After baking for 25-30 minutes, I pulled them out to inspect. I was happy with the color coverage and finish, so I immediately the centers back into the spray booth and laid another nice thick coat of HotCoat Super Gloss Clear Powder . Clear is necessary on most of our metallic powders, especially if it is something that will see a lot of direct sunlight to prevent tarnishing ans discoloration. Then it was back in the oven to cure the clear.


Polish the Lips

Next up is polishing the outer lips of the wheels. These old race wheels still had brake dust baked onto their formerly polished aluminum lip. Start by wet-sanding the lips with 2000-grit paper to get the stains out, which is probably enough for the inward lip for the wheel which you'll never see. Follow that with a set of our buff wheels and compounds on a benchtop buffers to get to a polished aluminum look. This part of the job can get really dirty and is time consuming, but it is so worth it to have that mirror finish aluminum contrasting against that darker center.




Putting it All Together

Once all the major cleaning and polishing of the barrels and lips was done (I choose not to powder coat the barrels, since they were in good shape), reassemble the wheels. Get all the bolts started by hand, then use a dab of thread-locking sealant. Go around the wheel in a criss-cross pattern until all of the bolts are snug. Finally, torque all the bolts to the proper torque, about 22-27 pounds in this case. Many two-piece wheels have the alloy barrels drilled and tapped, which requires a lower torque setting.






Seal it up

Once the wheels are all bolted together, run a bead of silicone around the center where all the pieces of the wheel meet. This is a must on wheels that originally were bonded together, and a good idea on all the rest. Even though these wheels were not originally bonded from Ronal, I applied sealer for peace of mind. The original rubber seals on these wheels tend to get dry and crack, allowing the wheel to leak air. The idea when sealing the wheel is to get a nice smooth bead with no pinholes. After laying the first bead, run a finger around the center of the wheel to create a smooth, flat, even bead of sealant. Allow the sealant to cure for 24 hours, then lay a second similar coat of sealant.

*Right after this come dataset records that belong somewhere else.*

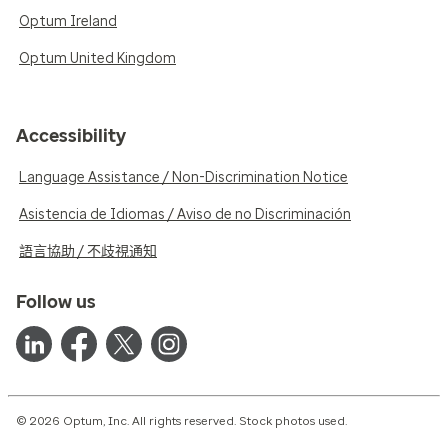
Optum Ireland
Optum United Kingdom
Accessibility
Language Assistance / Non-Discrimination Notice
Asistencia de Idiomas / Aviso de no Discriminación
語言協助 / 不歧視通知
Follow us
© 2026 Optum, Inc. All rights reserved. Stock photos used.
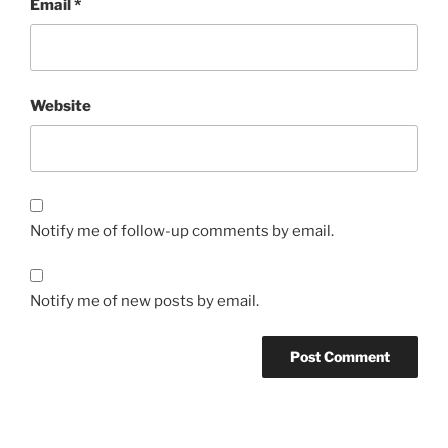
Email
*
Website
Notify me of follow-up comments by email.
Notify me of new posts by email.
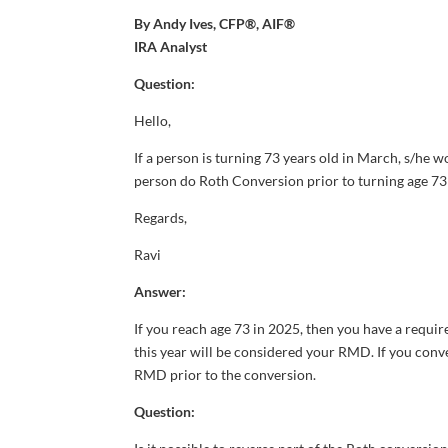
By Andy Ives, CFP®, AIF®
IRA Analyst
Question:
Hello,
If a person is turning 73 years old in March, s/he 
person do Roth Conversion prior to turning age 73 (
Regards,
Ravi
Answer:
If you reach age 73 in 2025, then you have a requi
this year will be considered your RMD. If you conv
RMD prior to the conversion.
Question:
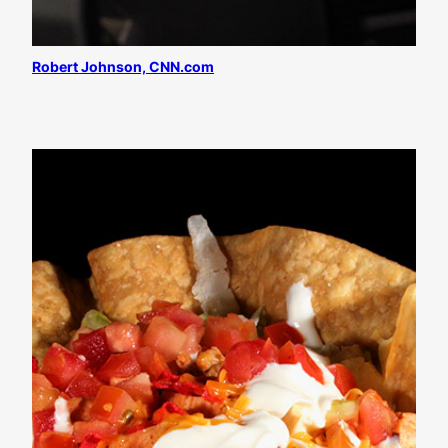
Robert Johnson, CNN.com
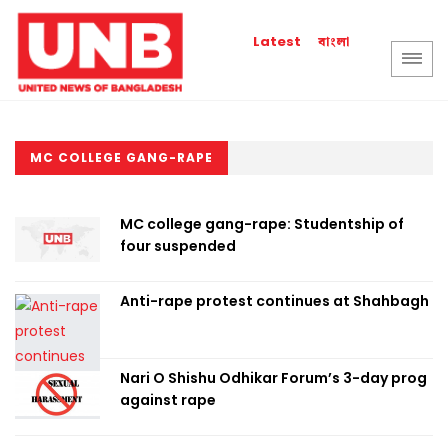
বাংলা
Latest
MC COLLEGE GANG-RAPE
MC college gang-rape: Studentship of
four suspended
Anti-rape protest continues at Shahbagh
Nari O Shishu Odhikar Forum’s 3-day prog
against rape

Let the 2nd coat dry for 24 hours, and you are ready to mount a set of tires! Once you've mounted the tires, let the wheels sit for a day or two (sometimes up to a week), and check the tire pressure. I can be a real pain if after than mounting a set of multi-piece wheels, you find that one of your "seal jobs" was bad and you have to remove the wheel and reseal it!








Final Polish and Finish Sealer

The final steps are to grab some Autosol Metal Polish and rub out all the smudges, finger prints and anything else left over from mounting the tires and bolting the wheels back on the car. Autosol really brings out the shine in polished metal, and finally makes all that sanding, buffing and polishing worthwhile!


Before sealing your work, you'll need to wipe it down one last time with PRE Painting Prep to get the lip ready for the Metal Protect sealer. Metal Protect uses the newest nano-barrier technology to coat and seal bare polished metal, all while being nearly undetectable once dried. You may be a bit skeptical, since it comes in a aerosol can, and you may be expecting bad "clear coat". But Metal Protect was designed to self-level, so it smooths out as it dries. On the protecting side of things, it is based on chemicals and formulas originally invented for military applications, so you know it is tough enough for your wheels.


After I got the wheels polished and sealed, I took my car to a local car show. The show was held in a large grass field, and I had to drive on a muddy, stone road to get to the show field, so the Metal Protect was immediately put through its paces. I am happy to report that after the weekend show, I came home and washed the car like normal, wiped the wheels down with a microfiber cloth, and they still look great! No water stains or hazing that I would normally have to polish out after a heavy storm! The jury is still out on how long it will hold up on my daily driver.